After the ordeal of the Great Retreat, she was awarded the French Légion d’Honneur – twice, the Russian Cross of St George, the British Medal of the Most Distinguished Order of St Micheal and the Serbian Miloš Obilić medal.
At the time, Milunka Savić was the only female recipient of the French of Croix de Guerre for her service during World War I.
After the war Milunka was offered the chance to live in France and receive a hefty pension, but keeping true with her patriotic leanings she turned the offer down, choosing instead to stay in Serbia and live in Belgrade while working in the postal service.
In the interwar period, she worked menial jobs before settling as a cleaning lady at the State Mortgage Bank, where after eight years she was promoted to cleaning the office of the general manager. During this time, she married, had a daughter, divorced, and adopted three more daughters.
Milunka’s achievements largely languished in obscurity during this period. When Serbia was occupied by Germany, she refused to attend a banquet held by Milan Nedić, prominent Nazi collaborator and prime minister of the puppet government. For this, she was arrested and taken to the Banjica concentration camp where she was imprisoned for 10 months.
She remained in obscurity after the war, although now with a state pension from the new communist government, until she began appearing at jubilee celebrations wearing her medals. This caught the eye of the media and the public, which focused attention on Milunka’s by then difficult living conditions. In 1972, public pressure and newspaper coverage led to her being give a small apartment near the Belgrade City Assembly.

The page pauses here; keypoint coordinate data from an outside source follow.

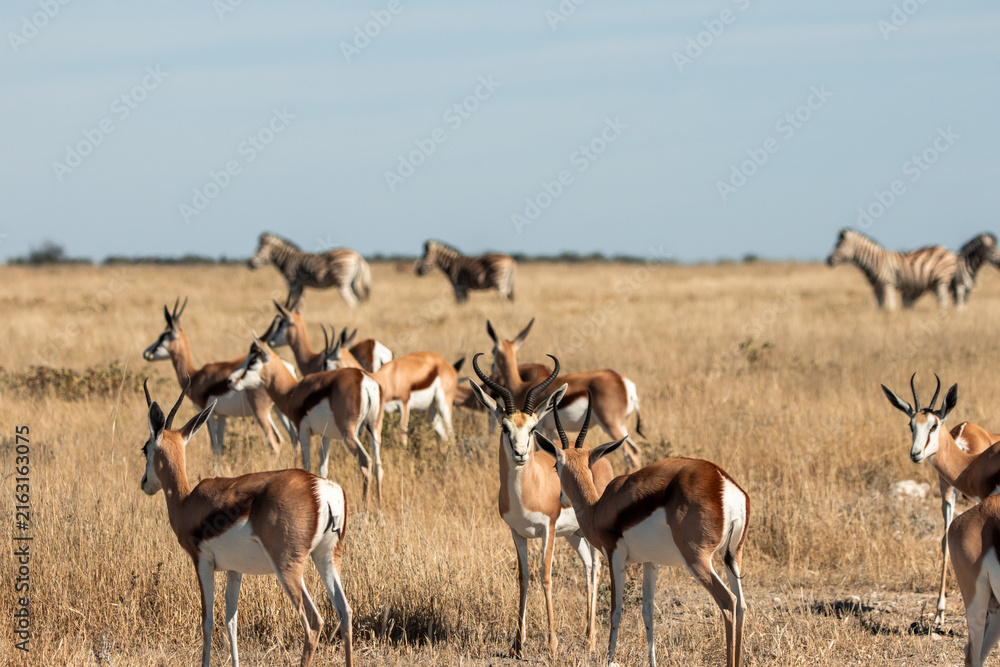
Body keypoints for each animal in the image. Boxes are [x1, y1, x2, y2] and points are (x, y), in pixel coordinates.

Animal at [826, 228, 957, 310]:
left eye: (838, 246)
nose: (828, 260)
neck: (874, 261)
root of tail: (949, 251)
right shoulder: (876, 288)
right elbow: (880, 307)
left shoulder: (888, 284)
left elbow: (890, 307)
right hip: (934, 283)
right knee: (941, 301)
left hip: (942, 279)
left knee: (944, 301)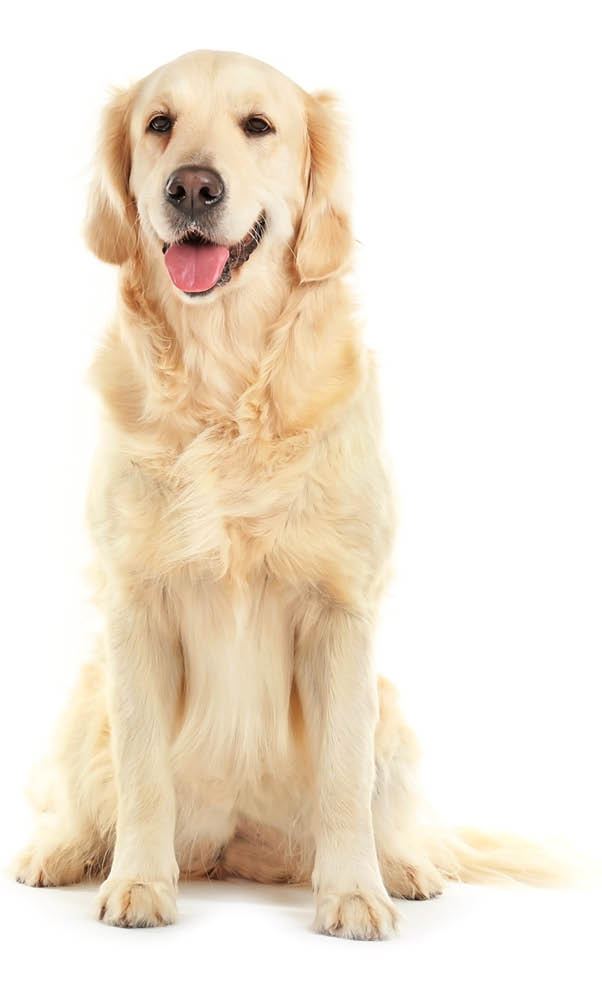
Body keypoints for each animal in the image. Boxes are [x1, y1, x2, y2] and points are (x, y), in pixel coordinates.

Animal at [12, 50, 557, 935]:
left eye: (259, 126)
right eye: (159, 124)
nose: (192, 188)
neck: (225, 381)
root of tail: (233, 851)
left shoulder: (342, 612)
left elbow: (342, 780)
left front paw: (355, 893)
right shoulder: (134, 606)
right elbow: (141, 775)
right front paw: (139, 883)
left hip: (390, 709)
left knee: (383, 809)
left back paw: (404, 866)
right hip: (87, 694)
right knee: (89, 797)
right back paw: (59, 851)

She died in that apartment a year later, aged 85, after suffering three strokes while knitting, according to her grandson. She was buried in the Belgrade New Cemetery. In 2013, in recognition of her importance as a war hero, her remains were moved from the family plot into the Alley of the Greats, where nationally importantly people in Serbia are buried.
But despite this recognition and the erection of two monuments, one in Jošanjička Banja and one in Inđija, the life of Milunka Savić is told mostly through apocryphal stories and snippets. Even though she is the most decorated of female soldiers, no proper biography has yet been written, and her story stands firmly in the margins of serious history. The major exception to this is a documentary film produced by the Serbian public broadcaster RTS in 2013.
Perhaps today, with book reading and movie going audiences more open to tales of strong women, this might change. As people flock to see Disney’s new live action Mulan, it may be worth remembering that our region too has its share of fierce women who defied expectations and gender norms to fight for what they believed is right.